São Vicente et la magie de Mindelo
São Vicente est indissociable de sa capitale, Mindelo. Considérée comme la capitale culturelle, elle a vu naître la célèbre Cesária Évora. La ville s’articule autour de sa baie, réputée comme l’une des plus belles au monde, et vit au rythme de la morna. Le soir, les bars s’animent de concerts acoustiques. C’est également ici que se déroule le carnaval le plus spectaculaire du pays, inspiré par celui de Rio de Janeiro.
Santiago, l’île des contrastes
Santiago est la plus grande île et abrite la capitale administrative, Praia. Elle offre un condensé de l’archipel : plages au nord à Tarrafal, montagnes au centre avec la Serra Malagueta et une histoire profonde.
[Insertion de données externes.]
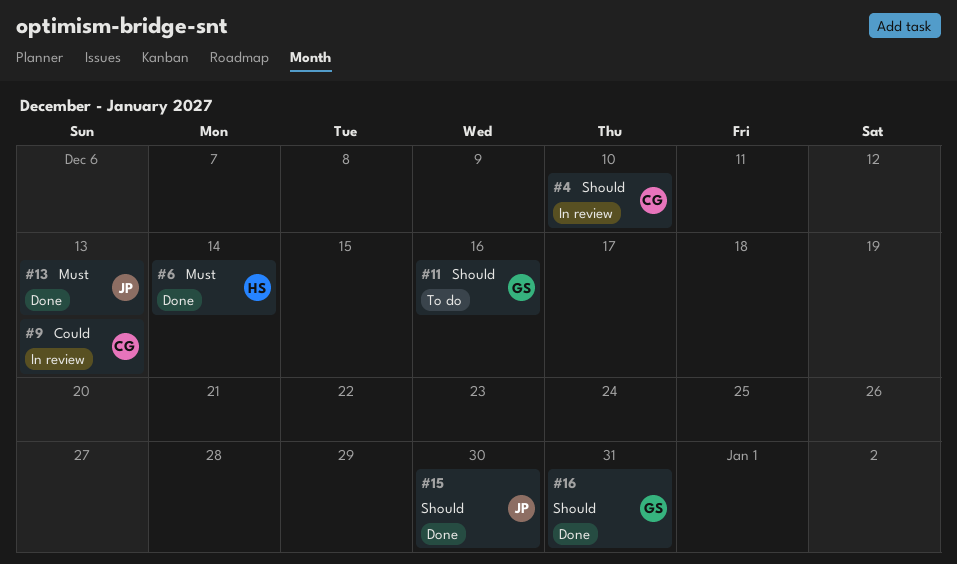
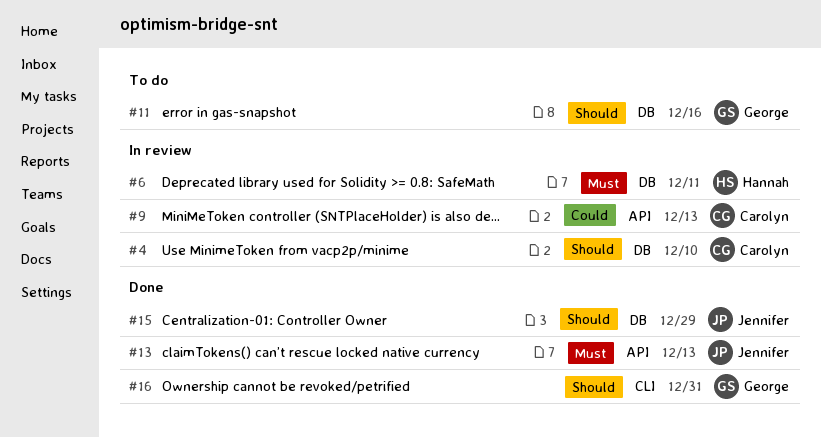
#6, status: Done -> In review
#6, due: Dec 14 -> Dec 11
#15, due: Dec 30 -> Dec 29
À quelques kilomètres de Praia, Cidade Velha, classée à l’UNESCO, conserve les vestiges de son passé lié au commerce triangulaire, offrant une réflexion sur l’histoire de l’Atlantique.
Lors de la planification, définissez un axe central pour vos activités. Plutôt que de vouloir visiter toutes les îles, ce qui est épuisant et coûteux en raison des liaisons domestiques, privilégiez une thématique. Un combiné « culture et nature » entre São Vicente et Santo Antão permet une immersion totale. Cette approche respecte le rythme local, la « morabeza », cette hospitalité qui ne se découvre qu’en ralentissant.
Les îles secrètes : Maio, Brava et São Nicolau
Pour les voyageurs en quête de solitude, il existe des perles moins fréquentées qui récompensent l’effort par une authenticité préservée.
Maio, la perle oubliée
Souvent comparée à Boa Vista pour ses plages, Maio est restée à l’écart du tourisme de masse. On y trouve une atmosphère de village, des troupeaux de chèvres en liberté et des plages désertes. C’est l’endroit idéal pour une déconnexion totale.
Brava et São Nicolau : l’isolement fertile
Brava, surnommée l’île des fleurs, est la plus petite île habitée. Très escarpée et souvent brumeuse, elle offre un climat frais et une végétation luxuriante. São Nicolau est célèbre pour ses formations rocheuses et ses montagnes. Ces deux îles s’adressent aux voyageurs expérimentés qui apprécient l’imprévu et le contact direct avec la population.
Conseils pratiques pour organiser son combiné d’îles
Le Cap-Vert se visite idéalement par groupes d’îles pour limiter les transferts. Les liaisons s’effectuent par avion ou par ferry. Gardez une marge de manœuvre dans votre emploi du temps, car les conditions météorologiques, comme l’harmattan, peuvent retarder les vols intérieurs.
Pour un premier voyage de deux semaines, un combiné de trois îles représente un bon équilibre. Vous pourriez atterrir à São Vicente pour l’ambiance, passer une semaine de randonnée à Santo Antão, et finir par quelques jours de détente sur les plages de Sal. Quelle que soit votre sélection, le Cap-Vert se vit autant avec les yeux qu’avec le cœur, au son des guitares et du fracas de l’océan contre les falaises de basalte.